4. Give Up the Need to Look Good
Unless you are getting paid to surf, which most of us are not in that position, give up the need to look like you are a pro. Surfing, at least to me, has become more about my personal time in the water and less about how I look while riding a wave. Surfing is not about looking good, it’s simply about having fun! I’ve also noticed that as I’ve gotten a little older (and maybe a little wiser) that I care less about how I look, or seem to appear, to others. I am who I am. I’m not trying to be someone that I am not. So be confident with who you are and secure with where you are at, regardless of how it may seem to appear to the outside world.
5. Step Outside of Your Comfort Zone
Keeping lesson #4 in mind, the only way to grow, as a surfer or as a regular ol’ human being, is to step outside of your comfort zone regularly. Do things that make you uncomfortable, maybe even a little scared. Try something new. Try something you’ve always wanted to do but never have done. Know your limits (especially out in the water), but know that you are always capable of more. All it takes is the will, a little courage, and a little faith.

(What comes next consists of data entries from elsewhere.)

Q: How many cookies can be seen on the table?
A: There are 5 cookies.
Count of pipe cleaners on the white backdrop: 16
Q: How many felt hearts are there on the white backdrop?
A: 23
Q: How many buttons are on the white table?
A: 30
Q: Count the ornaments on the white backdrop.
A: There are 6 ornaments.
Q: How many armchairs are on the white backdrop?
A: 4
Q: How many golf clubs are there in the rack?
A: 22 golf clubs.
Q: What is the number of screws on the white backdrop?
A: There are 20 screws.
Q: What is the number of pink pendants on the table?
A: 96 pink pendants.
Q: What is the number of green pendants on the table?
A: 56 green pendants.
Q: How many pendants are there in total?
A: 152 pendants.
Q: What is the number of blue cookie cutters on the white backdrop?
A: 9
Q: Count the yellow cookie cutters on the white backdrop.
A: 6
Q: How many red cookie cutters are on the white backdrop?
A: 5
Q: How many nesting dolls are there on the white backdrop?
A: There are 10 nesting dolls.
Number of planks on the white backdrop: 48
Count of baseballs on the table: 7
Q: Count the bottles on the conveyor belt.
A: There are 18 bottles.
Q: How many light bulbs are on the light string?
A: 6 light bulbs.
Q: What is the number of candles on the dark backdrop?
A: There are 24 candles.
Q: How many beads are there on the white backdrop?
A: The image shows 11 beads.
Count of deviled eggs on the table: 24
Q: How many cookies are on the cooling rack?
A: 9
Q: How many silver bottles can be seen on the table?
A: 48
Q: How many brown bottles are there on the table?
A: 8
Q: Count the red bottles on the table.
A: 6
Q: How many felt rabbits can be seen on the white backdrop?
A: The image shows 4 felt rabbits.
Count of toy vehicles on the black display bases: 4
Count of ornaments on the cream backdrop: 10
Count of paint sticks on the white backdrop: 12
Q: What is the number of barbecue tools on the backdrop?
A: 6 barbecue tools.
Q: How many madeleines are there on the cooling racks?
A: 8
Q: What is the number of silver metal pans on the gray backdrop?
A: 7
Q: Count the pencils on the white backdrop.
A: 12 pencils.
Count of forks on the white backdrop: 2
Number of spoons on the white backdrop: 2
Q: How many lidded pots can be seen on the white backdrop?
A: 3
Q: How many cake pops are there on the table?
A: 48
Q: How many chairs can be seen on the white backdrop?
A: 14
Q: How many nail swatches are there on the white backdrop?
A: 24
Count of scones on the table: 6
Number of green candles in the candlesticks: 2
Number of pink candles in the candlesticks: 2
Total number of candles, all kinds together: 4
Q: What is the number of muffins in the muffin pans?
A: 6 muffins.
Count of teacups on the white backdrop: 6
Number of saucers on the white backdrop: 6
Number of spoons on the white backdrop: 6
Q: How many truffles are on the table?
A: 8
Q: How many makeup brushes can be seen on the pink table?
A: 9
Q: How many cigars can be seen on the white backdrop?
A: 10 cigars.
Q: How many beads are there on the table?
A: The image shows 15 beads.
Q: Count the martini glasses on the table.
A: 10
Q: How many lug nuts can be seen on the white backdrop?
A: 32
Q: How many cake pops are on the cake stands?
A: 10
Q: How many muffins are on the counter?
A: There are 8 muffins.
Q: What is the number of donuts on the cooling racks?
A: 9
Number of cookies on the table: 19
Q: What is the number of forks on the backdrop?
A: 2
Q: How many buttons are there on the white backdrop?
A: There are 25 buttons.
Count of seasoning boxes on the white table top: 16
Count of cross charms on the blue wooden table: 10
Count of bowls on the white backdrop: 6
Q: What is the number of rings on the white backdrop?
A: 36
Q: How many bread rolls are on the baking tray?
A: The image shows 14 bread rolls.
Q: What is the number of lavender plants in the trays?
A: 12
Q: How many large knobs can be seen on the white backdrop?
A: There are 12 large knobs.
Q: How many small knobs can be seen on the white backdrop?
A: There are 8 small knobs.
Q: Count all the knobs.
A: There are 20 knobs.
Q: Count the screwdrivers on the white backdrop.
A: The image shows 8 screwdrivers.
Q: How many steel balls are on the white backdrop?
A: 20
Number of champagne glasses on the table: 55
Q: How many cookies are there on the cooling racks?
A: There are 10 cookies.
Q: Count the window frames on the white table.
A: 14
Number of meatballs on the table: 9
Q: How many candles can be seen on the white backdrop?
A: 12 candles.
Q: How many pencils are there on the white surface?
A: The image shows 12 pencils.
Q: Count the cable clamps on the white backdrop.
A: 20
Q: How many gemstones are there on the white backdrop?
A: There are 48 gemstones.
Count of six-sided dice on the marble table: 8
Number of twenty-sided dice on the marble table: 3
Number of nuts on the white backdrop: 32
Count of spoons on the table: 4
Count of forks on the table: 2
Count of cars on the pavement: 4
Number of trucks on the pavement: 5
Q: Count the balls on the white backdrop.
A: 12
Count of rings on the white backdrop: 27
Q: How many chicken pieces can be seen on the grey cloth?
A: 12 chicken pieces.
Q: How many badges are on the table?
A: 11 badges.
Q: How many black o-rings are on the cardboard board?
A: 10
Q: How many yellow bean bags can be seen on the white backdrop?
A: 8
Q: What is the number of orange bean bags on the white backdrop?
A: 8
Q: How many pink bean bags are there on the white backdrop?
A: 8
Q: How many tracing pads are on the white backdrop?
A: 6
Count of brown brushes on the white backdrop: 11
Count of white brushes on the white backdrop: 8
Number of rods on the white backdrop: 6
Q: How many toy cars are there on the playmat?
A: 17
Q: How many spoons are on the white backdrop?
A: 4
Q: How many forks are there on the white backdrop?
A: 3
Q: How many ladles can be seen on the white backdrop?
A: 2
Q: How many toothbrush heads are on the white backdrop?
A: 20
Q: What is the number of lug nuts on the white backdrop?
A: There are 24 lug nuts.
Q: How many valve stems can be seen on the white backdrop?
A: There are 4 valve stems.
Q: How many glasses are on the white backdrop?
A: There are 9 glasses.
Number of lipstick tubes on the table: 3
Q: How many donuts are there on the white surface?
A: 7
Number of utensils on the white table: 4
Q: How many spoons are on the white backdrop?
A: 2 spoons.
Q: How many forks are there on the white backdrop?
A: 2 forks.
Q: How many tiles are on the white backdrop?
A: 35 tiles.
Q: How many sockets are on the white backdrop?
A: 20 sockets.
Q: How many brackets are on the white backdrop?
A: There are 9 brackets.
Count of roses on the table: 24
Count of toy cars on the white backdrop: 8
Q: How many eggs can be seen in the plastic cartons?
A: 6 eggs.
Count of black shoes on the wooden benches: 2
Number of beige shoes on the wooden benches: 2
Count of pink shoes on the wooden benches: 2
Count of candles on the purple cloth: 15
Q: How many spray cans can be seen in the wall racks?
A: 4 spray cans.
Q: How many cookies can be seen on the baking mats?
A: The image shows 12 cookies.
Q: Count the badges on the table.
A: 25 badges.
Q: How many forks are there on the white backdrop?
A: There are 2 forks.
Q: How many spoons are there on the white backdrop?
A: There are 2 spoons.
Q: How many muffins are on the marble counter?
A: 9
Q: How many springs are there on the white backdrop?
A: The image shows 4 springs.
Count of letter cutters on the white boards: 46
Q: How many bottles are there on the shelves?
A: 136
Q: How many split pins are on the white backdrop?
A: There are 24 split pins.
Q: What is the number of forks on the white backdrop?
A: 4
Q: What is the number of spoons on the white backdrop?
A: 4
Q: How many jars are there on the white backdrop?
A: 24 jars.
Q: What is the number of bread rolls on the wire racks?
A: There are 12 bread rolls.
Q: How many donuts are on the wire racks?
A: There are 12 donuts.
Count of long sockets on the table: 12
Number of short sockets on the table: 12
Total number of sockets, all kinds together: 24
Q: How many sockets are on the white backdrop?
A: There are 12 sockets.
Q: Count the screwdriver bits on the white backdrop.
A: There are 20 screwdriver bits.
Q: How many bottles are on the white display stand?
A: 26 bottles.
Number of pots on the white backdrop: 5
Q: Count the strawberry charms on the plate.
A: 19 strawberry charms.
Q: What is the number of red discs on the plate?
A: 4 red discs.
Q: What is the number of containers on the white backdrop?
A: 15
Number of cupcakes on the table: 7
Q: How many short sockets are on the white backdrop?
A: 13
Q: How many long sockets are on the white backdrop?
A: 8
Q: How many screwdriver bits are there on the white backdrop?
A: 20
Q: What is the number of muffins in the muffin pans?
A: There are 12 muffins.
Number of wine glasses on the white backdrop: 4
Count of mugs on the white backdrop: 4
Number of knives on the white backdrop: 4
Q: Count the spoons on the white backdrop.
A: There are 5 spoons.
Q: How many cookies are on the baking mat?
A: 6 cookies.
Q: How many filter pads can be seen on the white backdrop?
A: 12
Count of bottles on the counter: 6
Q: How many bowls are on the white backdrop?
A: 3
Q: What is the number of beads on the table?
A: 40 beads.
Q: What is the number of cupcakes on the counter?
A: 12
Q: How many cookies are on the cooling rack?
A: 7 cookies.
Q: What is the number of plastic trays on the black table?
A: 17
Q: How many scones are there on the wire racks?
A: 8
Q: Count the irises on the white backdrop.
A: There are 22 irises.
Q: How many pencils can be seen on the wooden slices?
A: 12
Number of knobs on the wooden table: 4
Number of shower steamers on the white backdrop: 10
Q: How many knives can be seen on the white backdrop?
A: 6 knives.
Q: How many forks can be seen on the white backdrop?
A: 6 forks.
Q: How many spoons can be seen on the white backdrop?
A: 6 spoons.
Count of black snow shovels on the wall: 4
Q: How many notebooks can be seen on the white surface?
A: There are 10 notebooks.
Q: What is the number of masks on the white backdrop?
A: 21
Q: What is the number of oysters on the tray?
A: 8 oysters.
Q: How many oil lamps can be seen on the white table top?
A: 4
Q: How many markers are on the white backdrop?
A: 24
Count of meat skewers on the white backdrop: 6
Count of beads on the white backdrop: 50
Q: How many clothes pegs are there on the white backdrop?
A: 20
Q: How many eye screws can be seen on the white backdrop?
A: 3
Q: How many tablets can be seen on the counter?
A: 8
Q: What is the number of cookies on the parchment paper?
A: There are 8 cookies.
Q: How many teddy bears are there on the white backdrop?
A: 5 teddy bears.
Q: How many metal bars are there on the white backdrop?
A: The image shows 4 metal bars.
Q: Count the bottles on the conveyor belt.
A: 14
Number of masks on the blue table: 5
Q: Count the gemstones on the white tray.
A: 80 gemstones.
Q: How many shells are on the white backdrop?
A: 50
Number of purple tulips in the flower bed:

Respect your elders, respect the locals, respect the ocean and respect yourself. Respect will get you a long way in both the line-up and in life. Trust me.
7. Presence is the Key
If you’re not present in the water you’ll miss the wave, miss the section, or get caught too far inside and get worked. If you’re not present in life, well, you’re going to miss out on life. No need to harp on what happened twenty minutes ago or twenty years ago, just like there’s no need to analyze what’s going to happen in the future. Get your mind off of the “could haves,” “should haves,” and “going to be’s,” and focus your energy on the NOW. Because life, and the wave, only occurs in the present moment.